A recent NSW Supreme Court case has highlighted that directors should not rely solely on the advice of insurance brokers when choosing appropriate insurance cover for their organisations.
The Court found that an insurance broker who provided incorrect advice to the director of a firm of financial planners, on the legal effect of a policy’s excess (or deductible) provisions in the course of arranging professional indemnity cover for the firm, had breached his duty of care.
The firm, Prosperity, was subsequently sued by over 160 clients for negligently advising them to invest in certain financial products resulting in $17 million in losses. Prosperity’s insurer rejected the broker’s view that only one deductible of $40,000 was payable on the entire matter, and instead, required separate deductibles to be paid for each investor’s claim.

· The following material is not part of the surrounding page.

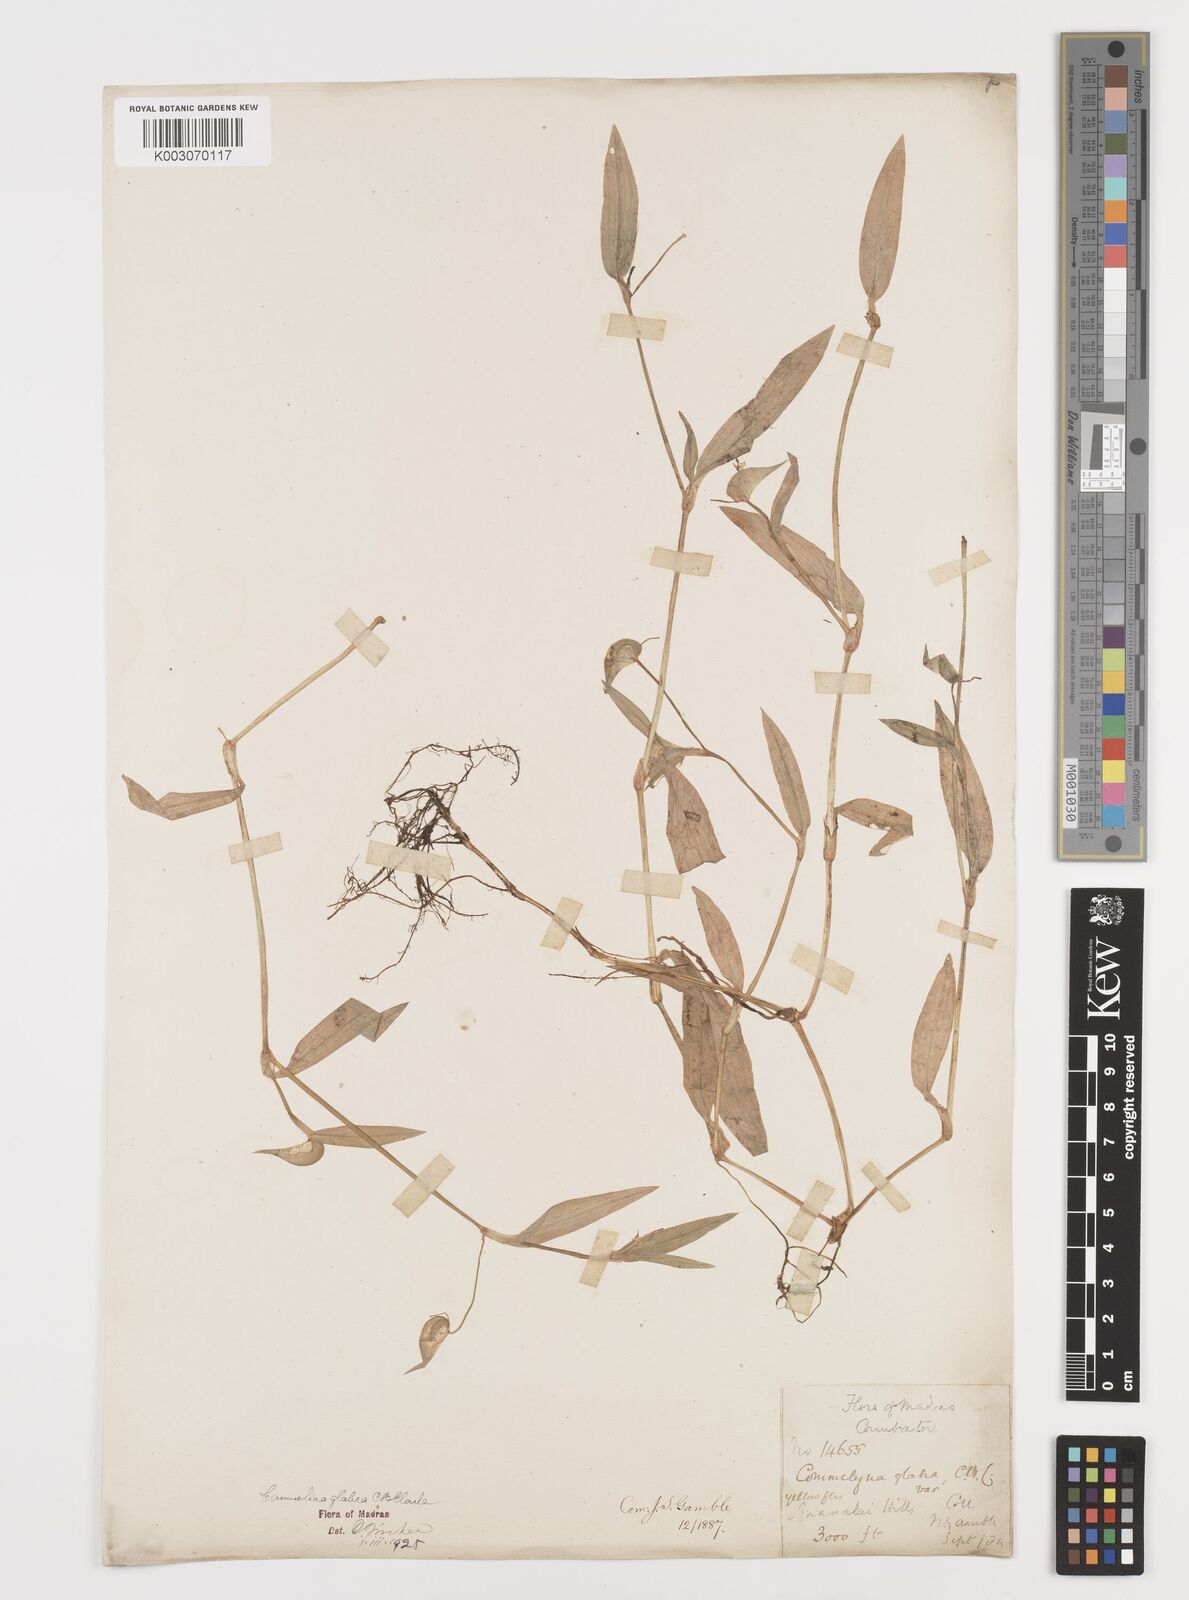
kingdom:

Kemsley Brennan, special counsel at Colin Biggers & Paisley lawyers (CBP) says the case demonstrates that organisations that rely solely on a broker and do not seek legal advice on the adequacy of their insurance policies are taking careless risks.
“Assessing whether an insurance policy effectively meets the needs of a business requires a lawyer’s input. You cannot determine a business’s real exposures, if you’re not qualified to identify potential liabilities in employment and customer contracts. And you cannot advise on whether deductibles or limits are appropriate unless you have a strong understanding of insurance law principles,” Brennan said.
“The bottom line is that directors should always have a lawyer review the organisation’s insurance program and map it against the business’s needs. A good insurance lawyer will then identify coverage gaps and arm the organisation with the knowledge to ensure they ask the right questions of their broker, to get the insurance product that’s ultimately right for them.
“The right policy can mean the difference between business insolvency and success, so it’s important for organisations to get a lawyer involved at an early stage as a vital complement to their broker’s services,” added Brennan.
In the case of Prosperity Advisers Ltd v Secure Enterprises Pty Ltd [2011] NSWSC 541, the policy, which the broker arranged, provided multiple claims would be treated as one claim requiring payment of one deductible of $40,000 if arising out of a single error; however, a separate deductible would apply for each party to the claim, subject to a cap of $120,000. A director of Prosperity contacted the broker to ascertain whether multiple claims stemming from a single failed investment that Prosperity recommended would be treated as one claim under this provision. This was confirmed by the broker.
When 160 clients subsequently sued Prosperity for negligently advising them to invest in certain complex products, the insurer advised the claims could not be aggregated because they arose out of tailored advice given to each client and consequently, a $40,000 deductible would apply to each investor’s claim.
The Court found the broker had breached his duty of care to Prosperity. Ultimately however, Prosperity’s negligence claim did not succeed, as it could not identify an alternative insurance product available at the time that imposed a single deductible.